Pills Pushed For Mentally Ill -- Psychiatrists' Talks Wane As Main Treatment
NEW YORK - Forget the couch. Take a pill and we'll talk - maybe - in the morning.
Advances in powerful new medications are conspiring with managed care to reshape the way psychiatry is practiced, bringing the biological side of treatment - as opposed to the behavioral aspect - to the fore.
"As we work to contain health-care costs, psychiatry is being driven more and more toward internal medicine," said Steven Hyman, the government's top scientist in mental health. "People who want to practice psychotherapy exclusively will have to increasingly rely on individuals who can pay out of pocket - and that's a shame."
What this means is that the rich will get therapy, and the poorer, or uninsured, will get drugs.
Mental-health experts have always maintained that depression or schizophrenia is every bit as "real" as a fractured ankle or the flu.
"For so long, mental illnesses have been separated out in health policy based upon the belief they were not medical and not real," said Laurie Flynn, executive director of the National Alliance for the Mentally Ill, the nation's premier group representing families of people with serious mental disorders.
"Science has demonstrated that they are just as real as heart disease or cancer," she said.

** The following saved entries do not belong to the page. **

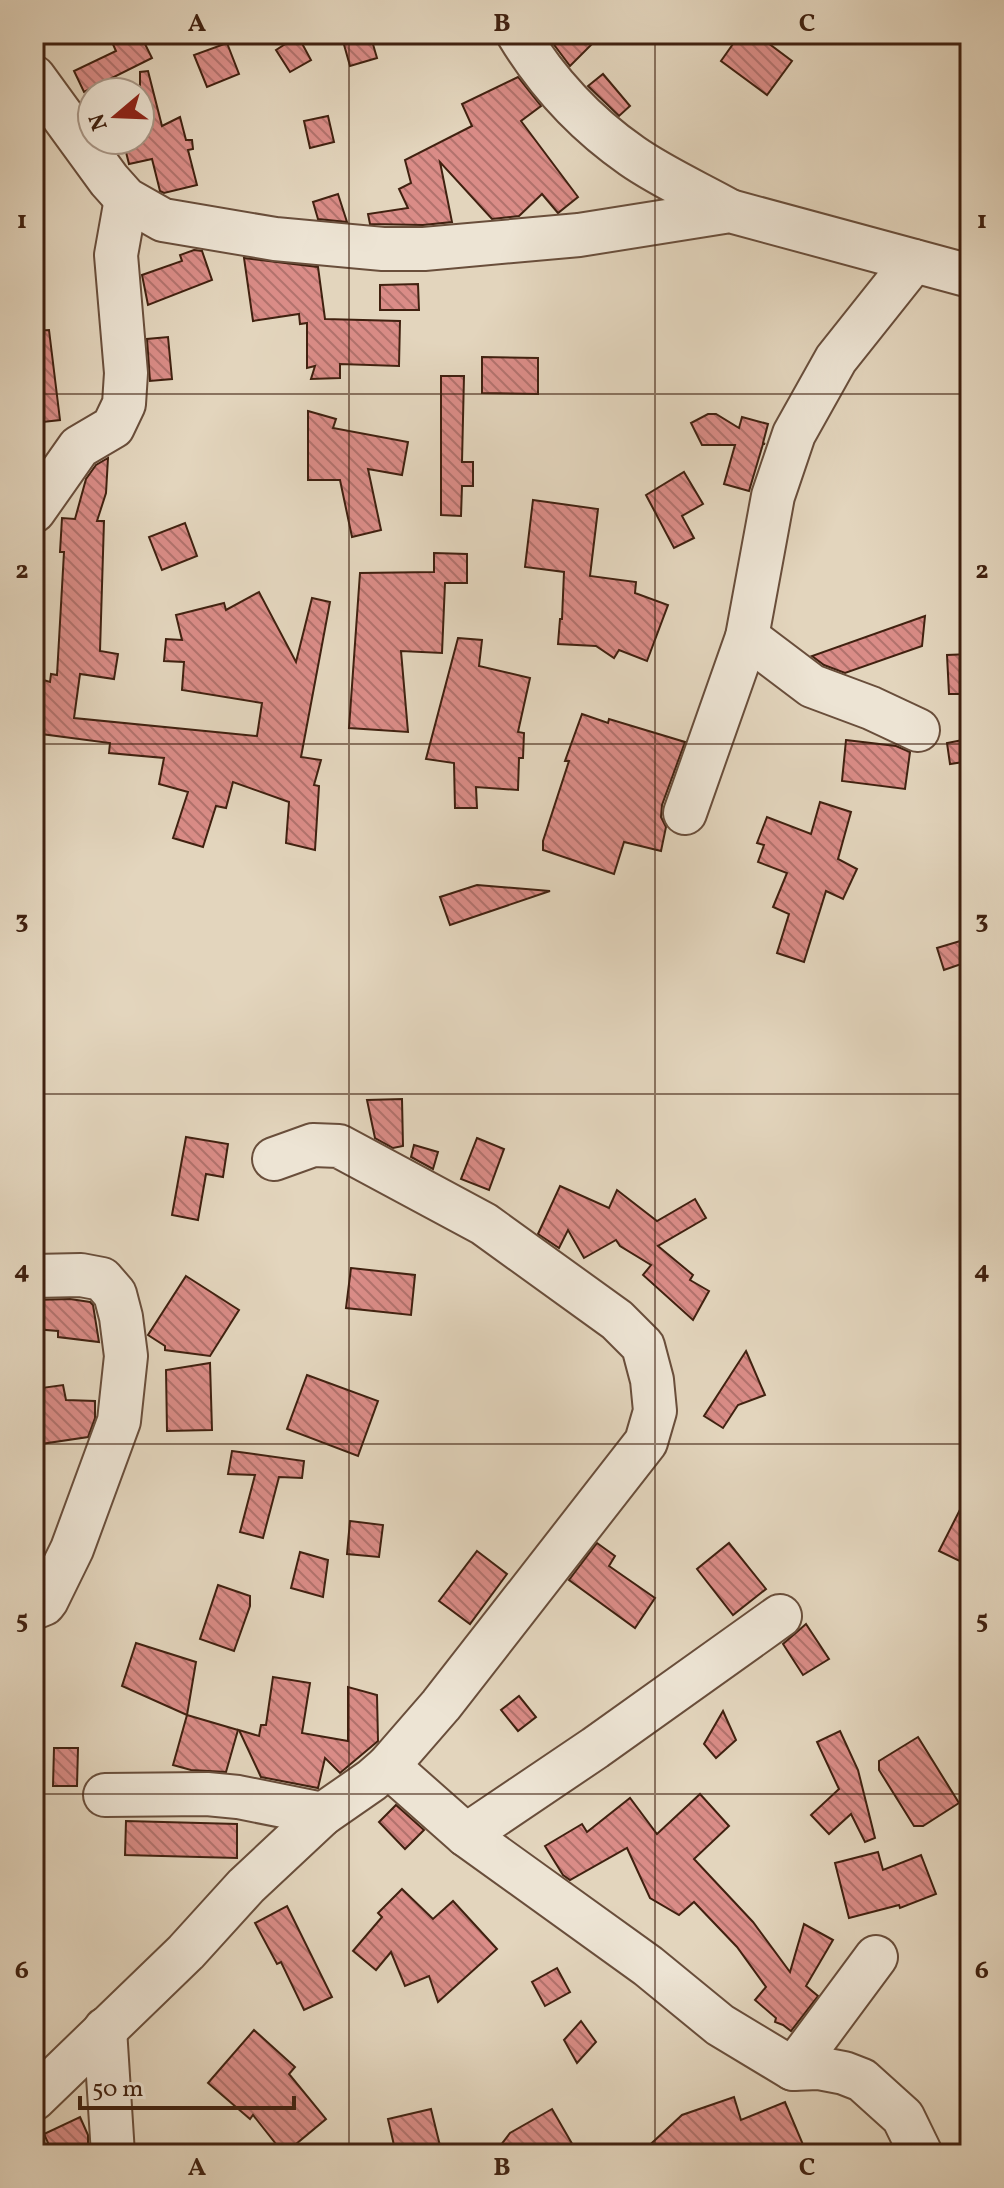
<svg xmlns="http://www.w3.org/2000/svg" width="1004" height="2188" viewBox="0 0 1004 2188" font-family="Vollkorn,serif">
<defs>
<pattern id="building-back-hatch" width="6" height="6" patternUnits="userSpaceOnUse" patternTransform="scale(2)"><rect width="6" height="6" fill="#da8c87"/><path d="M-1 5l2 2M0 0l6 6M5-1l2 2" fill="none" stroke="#b2726d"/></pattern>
</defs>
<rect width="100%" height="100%" fill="#e3d5bd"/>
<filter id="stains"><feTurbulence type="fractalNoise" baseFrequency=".0025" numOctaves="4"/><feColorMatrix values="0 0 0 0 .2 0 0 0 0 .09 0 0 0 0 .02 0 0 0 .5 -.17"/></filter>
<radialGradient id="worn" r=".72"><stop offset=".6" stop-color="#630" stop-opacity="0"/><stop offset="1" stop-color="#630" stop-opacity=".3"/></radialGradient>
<g fill="url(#building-back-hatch)" stroke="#402110" stroke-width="2">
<path d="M124,34H140L152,58L84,92L74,71L116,51L111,40Z"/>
<path d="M341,34H370L377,58L350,66Z"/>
<path d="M546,34H602L570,66Z"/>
<path d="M740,34H756L792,61L767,95L721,61Z"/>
<path d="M298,36L311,60L290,72L276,50Z"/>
<path d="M227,43L239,74L207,87L194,55Z"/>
<path d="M148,71L162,126L180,117L186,140H192L193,149L188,150L197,185L164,193L160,191L152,159L129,164L123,140H140V72Z"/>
<path d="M603,74L630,106L619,116L588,86Z"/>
<path d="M518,77L541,106L521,121L578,197L558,213L542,194L519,216L492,219L440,162L452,222L423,225L370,224L368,214L408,208L399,189L411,183L405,160L472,126L462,104Z"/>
<path d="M328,116L334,142L310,148L304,121Z"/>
<path d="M338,194L347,222L318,219L313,202Z"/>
<path d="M194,250L202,251L212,280L148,305L142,275L182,261L180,255Z"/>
<path d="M244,258L318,267L325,319L400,321L399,366L340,364V378L311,379L315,366L307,368V323L300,324L299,314L253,321Z"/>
<path d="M418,284L419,310H380V285Z"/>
<path d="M49,330L60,420L34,423V331Z"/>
<path d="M168,337L172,379L150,381L147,339Z"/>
<path d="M482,357L538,358V394L482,393Z"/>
<path d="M441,376H464L462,462H473V486H462L461,516L441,515Z"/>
<path d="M308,411L336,419L333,428L408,442L402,475L368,469L381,530L352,537L340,480H308Z"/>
<path d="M708,414H716L739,428L742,417L768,424L763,443L765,444H763L749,491L724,484L735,445H702L691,423Z"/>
<path d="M108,458L106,493L97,521H104L100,651L118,654L114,679L80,674L74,718L257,736L262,703L182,690L184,662L164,661L166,639L182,640L176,615L224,603L226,610L259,592L296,662L312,598L330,602L301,757L321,760L314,785L319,786L315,850L286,843L289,802L233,782L226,808L216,806L203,847L173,838L188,792L159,784L164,758L109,753L110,743L34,733V677L50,682L51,674L57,675L64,552H60L62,518L75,519L86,479L96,465Z"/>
<path d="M684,472L703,504L682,516L694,538L674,548L646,495Z"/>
<path d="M533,500L598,509L590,576L636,582L635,593L668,605L647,661L619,650L614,658L596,646L558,644L560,619H562L564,572L525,567Z"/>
<path d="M185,523L197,556L162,570L149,537Z"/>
<path d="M434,553L467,554V583H445L442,653L401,651L408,732L349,728L360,573L434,572Z"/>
<path d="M925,616L922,646L845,673L824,665L812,656Z"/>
<path d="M458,638L482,640L479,666L530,678L518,732L524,733L523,758H519L518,790L476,787L477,808H455L454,763L426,759Z"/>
<path d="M970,654V694H949L947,655Z"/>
<path d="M582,714L608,723L609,719L685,742L662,805L661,817L666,827L661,851L624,842L614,874L543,850V841L569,761H565Z"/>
<path d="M968,739L970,761L950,764L947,743Z"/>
<path d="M846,740L896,746L910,752L905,789L842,781Z"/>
<path d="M820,802L851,812L838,859L857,869L843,899L826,891L804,962L777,953L789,914L773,907L787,873L758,862L764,845L757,843L767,817L811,834Z"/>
<path d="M477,885L550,891L450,925L440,897Z"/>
<path d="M970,938V961L944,970L937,948Z"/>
<path d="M402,1099L403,1146L393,1148L375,1138L367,1100Z"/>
<path d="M186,1137L228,1144L223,1177L206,1174L198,1220L172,1215Z"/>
<path d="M477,1138L504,1149L489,1190L461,1179Z"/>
<path d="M414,1145L438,1152L433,1169L411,1157Z"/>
<path d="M560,1186L609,1208L617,1190L657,1221L695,1199L706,1218L658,1246L693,1275L690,1280L709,1291L693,1320L643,1275L651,1265L620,1246L616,1240L584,1258L568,1230L559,1248L538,1234Z"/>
<path d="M351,1268L415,1275L411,1315L346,1308Z"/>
<path d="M186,1276L239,1310L210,1356L165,1350V1346L148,1335Z"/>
<path d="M70,1299L90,1302L93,1305L99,1342L58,1337V1331L34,1329V1300Z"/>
<path d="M746,1351L765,1395L738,1405L723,1428L704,1416Z"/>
<path d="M210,1363L212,1430L167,1431L166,1370Z"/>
<path d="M307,1375L378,1401L358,1456L287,1429Z"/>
<path d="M63,1385L66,1400L95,1401V1418L88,1437L34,1445V1389Z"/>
<path d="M232,1451L304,1461L302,1478L279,1477L263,1538L240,1532L255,1475L228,1474Z"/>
<path d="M970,1490V1566L939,1551Z"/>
<path d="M350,1521L383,1525L379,1557L347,1554Z"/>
<path d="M597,1543L615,1556L609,1566L655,1598L635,1628L569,1580Z"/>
<path d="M729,1543L766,1589L733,1615L697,1569Z"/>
<path d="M477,1551L507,1574L470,1624L439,1601Z"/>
<path d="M300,1552L328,1560L323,1597L291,1588Z"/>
<path d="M218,1585L250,1596V1606L234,1651L200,1639Z"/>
<path d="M806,1624L829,1659L803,1675L783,1644Z"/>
<path d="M136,1643L196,1662L187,1715L122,1686Z"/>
<path d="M273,1677L310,1683L302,1733L348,1741V1687L377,1695L378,1741L340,1773L325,1758L318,1788L261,1777L239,1730L259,1736L261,1725H266Z"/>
<path d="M519,1696L536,1717L518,1731L501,1710Z"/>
<path d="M723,1711L736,1740L716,1758L704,1744Z"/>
<path d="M187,1715L238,1730L226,1772L191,1770L173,1765Z"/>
<path d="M840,1731L858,1770L875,1838L865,1842L851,1814L829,1834L811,1815L839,1789L817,1742Z"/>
<path d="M918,1737L959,1803L923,1826H914L879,1770V1761Z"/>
<path d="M54,1748H78L77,1786H53Z"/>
<path d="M700,1794L729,1826L694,1859L753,1922L790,1972L804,1924L833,1940L806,1986L818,1996L791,2031L783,2025L775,2022L776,2018L755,2000L766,1987L737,1947L694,1902L679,1915L650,1898L627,1848L570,1880L563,1875L545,1846L582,1824L587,1832L630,1798L657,1834Z"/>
<path d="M396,1805L424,1830L405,1849L379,1822Z"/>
<path d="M126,1821L237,1824V1858L125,1855Z"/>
<path d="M878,1852L883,1870L921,1855L936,1894L900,1908L899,1905L849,1918L835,1863Z"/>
<path d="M402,1889L433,1919L453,1901L497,1949L438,2002L429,1976L405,1986L391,1952L376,1970L353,1951L382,1917L378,1913Z"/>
<path d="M287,1906L332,1997L304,2010L281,1962L277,1964L255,1923Z"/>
<path d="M557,1968L570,1992L545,2006L532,1982Z"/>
<path d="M581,2021L596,2042L577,2063L564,2040Z"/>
<path d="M254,2030L295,2067L289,2074L326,2119L284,2154L253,2115L250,2119L208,2083Z"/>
<path d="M734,2097L741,2120L785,2102L804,2147L787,2154H640L682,2115Z"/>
<path d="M431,2109L442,2154H396L388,2119Z"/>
<path d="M552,2109L578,2154H494L510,2133Z"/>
<path d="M80,2117L88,2135V2145L69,2154H53L44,2134Z"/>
</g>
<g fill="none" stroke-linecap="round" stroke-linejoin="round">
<defs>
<g id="minor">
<path d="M518,34C547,82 586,124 632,156C662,177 698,193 730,211"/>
<path d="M34,77L109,180L126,199L163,220L275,239L383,249H424L579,235L730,211L970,276"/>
<path d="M34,511L79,447L113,427L124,404L126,373L116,255L126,199"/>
<path d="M747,637L812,686L871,708L918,730"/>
<path d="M685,813L747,637L773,496L794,434L836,359L914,261"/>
<path d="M34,1276L81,1275L102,1279L115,1294L121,1317L126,1356L119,1421L72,1549L47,1600L44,1604L34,1608"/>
<path d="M388,1766L466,1835L648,1966L720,2025L793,2069L818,2068L844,2073L862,2080L903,2117L921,2154"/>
<path d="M105,1795L207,1794L238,1797L323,1814"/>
<path d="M466,1835L595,1748L780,1616"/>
<path d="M105,2029L113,2154"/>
<path d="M793,2069L876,1957"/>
<path d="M34,2099L186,1952L246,1886L323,1814L372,1780L388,1766L441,1705L646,1442L655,1411L652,1380L643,1346L617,1320L484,1224L339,1146L313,1145L274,1159"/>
</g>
</defs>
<use href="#minor" stroke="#694e3b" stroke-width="46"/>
<use href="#minor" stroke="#ede4d4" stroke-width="42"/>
</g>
<path fill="none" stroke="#402110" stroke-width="2" stroke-opacity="0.55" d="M349,34V2154M655,34V2154M34,394H970M34,744H970M34,1094H970M34,1444H970M34,1794H970"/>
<rect width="1004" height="2188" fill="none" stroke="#e3d5bd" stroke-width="88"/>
<g transform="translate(116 116) rotate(251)"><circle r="38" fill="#ede4d4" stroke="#a89686" stroke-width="2"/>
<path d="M0-6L14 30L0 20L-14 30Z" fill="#8f2418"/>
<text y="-12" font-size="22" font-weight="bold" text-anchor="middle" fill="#402110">N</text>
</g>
<path d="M80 2096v12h214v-12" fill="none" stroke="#402110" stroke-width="4"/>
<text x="92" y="2096" font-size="24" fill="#402110" stroke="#ede4d4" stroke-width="6" paint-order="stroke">50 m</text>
<rect x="44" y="44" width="916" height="2100" fill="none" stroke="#402110" stroke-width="3"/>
<g font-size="26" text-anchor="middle" font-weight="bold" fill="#402110">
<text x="197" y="31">A</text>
<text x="502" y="31">B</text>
<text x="807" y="31">C</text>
<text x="22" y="228">1</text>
<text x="982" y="228">1</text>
<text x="22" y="578">2</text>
<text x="982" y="578">2</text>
<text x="22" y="928">3</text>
<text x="982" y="928">3</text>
<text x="22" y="1278">4</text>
<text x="982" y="1278">4</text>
<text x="22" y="1628">5</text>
<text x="982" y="1628">5</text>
<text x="22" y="1978">6</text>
<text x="982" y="1978">6</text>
<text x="197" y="2175">A</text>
<text x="502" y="2175">B</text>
<text x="807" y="2175">C</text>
</g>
<rect width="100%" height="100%" filter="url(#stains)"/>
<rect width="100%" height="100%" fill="url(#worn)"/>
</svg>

But society's perception of these illnesses has been hazier. Depressions have been romanticized as the price for creativity and genius, while schizophrenia and anxiety disorders have been
stigmatized as signs of poor upbringing, character flaws, even possession by evil spirits. Psychoanalysis was the stuff of movies, "soft" science.
Also, insurers grew suspicious that patients complaining of "mental illnesses" were suffering no more than behavioral problems, adolescent angst or midlife crises.
"Everything from acute schizophrenia, to feeling unhappy, to gambling addiction, to drug addiction," complained Mark Ugoretz, president of the ERISA Industry Committee, a trade group representing American big business, about the things people wanted their insurance to cover.
But with the arrival of powerful drugs like Prozac, "hard" science entered the picture. The drugs brought with them impressive credentials from other fields - this was not the stuff of Woody Allen neuroses anymore. Medical schools began concentrating on teaching students about medications, driven in part by the high cost of training them in psychotherapy.
Yet studies have shown therapy and medication produce the same physical changes in the brain. In one study at UCLA, researchers put one group of patients with obsessive compulsive disorder, an affliction where patients get obsessed with imaginary anxieties, on medication and another on a "talk" treatment called cognitive behavioral therapy.
The medication worked faster than the therapy and was therefore cheaper. Both produced the same measurable changes in people's brains. Both treatments were effective.
If medication and therapy are effective, which should doctors pick? A powerful player has entered the picture to provide the answer: managed care.
"In the short term, behavior therapy was more expensive," said Sanjaya Saxena, a UCLA scientist. "But in the long term, if you don't give patients behavior therapy, they have to stay on the medication for years."
"This is something," he said, "that insurance companies don't understand."
Across America, patients and doctors are saying managed care is firmly driving psychiatry toward drug treatment.
"What's the role of the psychiatrist?" asked Dr. William Glazer, associate clinical professor of psychiatry at Yale. "The role of the psychiatrist in some situations has been narrowed to supplying medications."
In fairness, managed care is putting an end to endless therapy and sharply reducing mental-health expenses from almost a fifth of health-care costs to maybe a tenth.
"Costs are managed to avoid the Woody Allen syndrome," Ugoretz said. "He's been in therapy for 33 years. He has the luxury of retaining an `emotional trainer.' That may be fine for Woody Allen, who's very wealthy, but the health-care system in America can't afford it."
Even more important, managed care's triage system has meant that patients with serious mental illness are much more likely now to get care. The trade-off is that patients who want to "explore issues" increasingly must pay for it themselves. If managed care pays for such therapy, it will only be for brief periods.
"You want to improve yourself and feel better about the choices you've made in your life, you'll see someone for a few visits but not for a year," said Dr. Douglas Berv, a psychiatrist in New Haven, Conn., who has seen his psychotherapy practice rapidly shrink even as his drug prescriptions have increased.
"The question is," he said, "are those really health-related issues?"
Managed-care companies, at least the ones who aren't just looking to their bottom lines, are beginning to consider such therapy as part of their drive toward patient wellness and prevention of disease.
"Some of them cover people getting in touch with issues," said Donald Fowls, medical director of Options Mental Health, a behavioral health-care company based in Norfolk, Va. "It can be a life-enhancement type of thing, like exercise."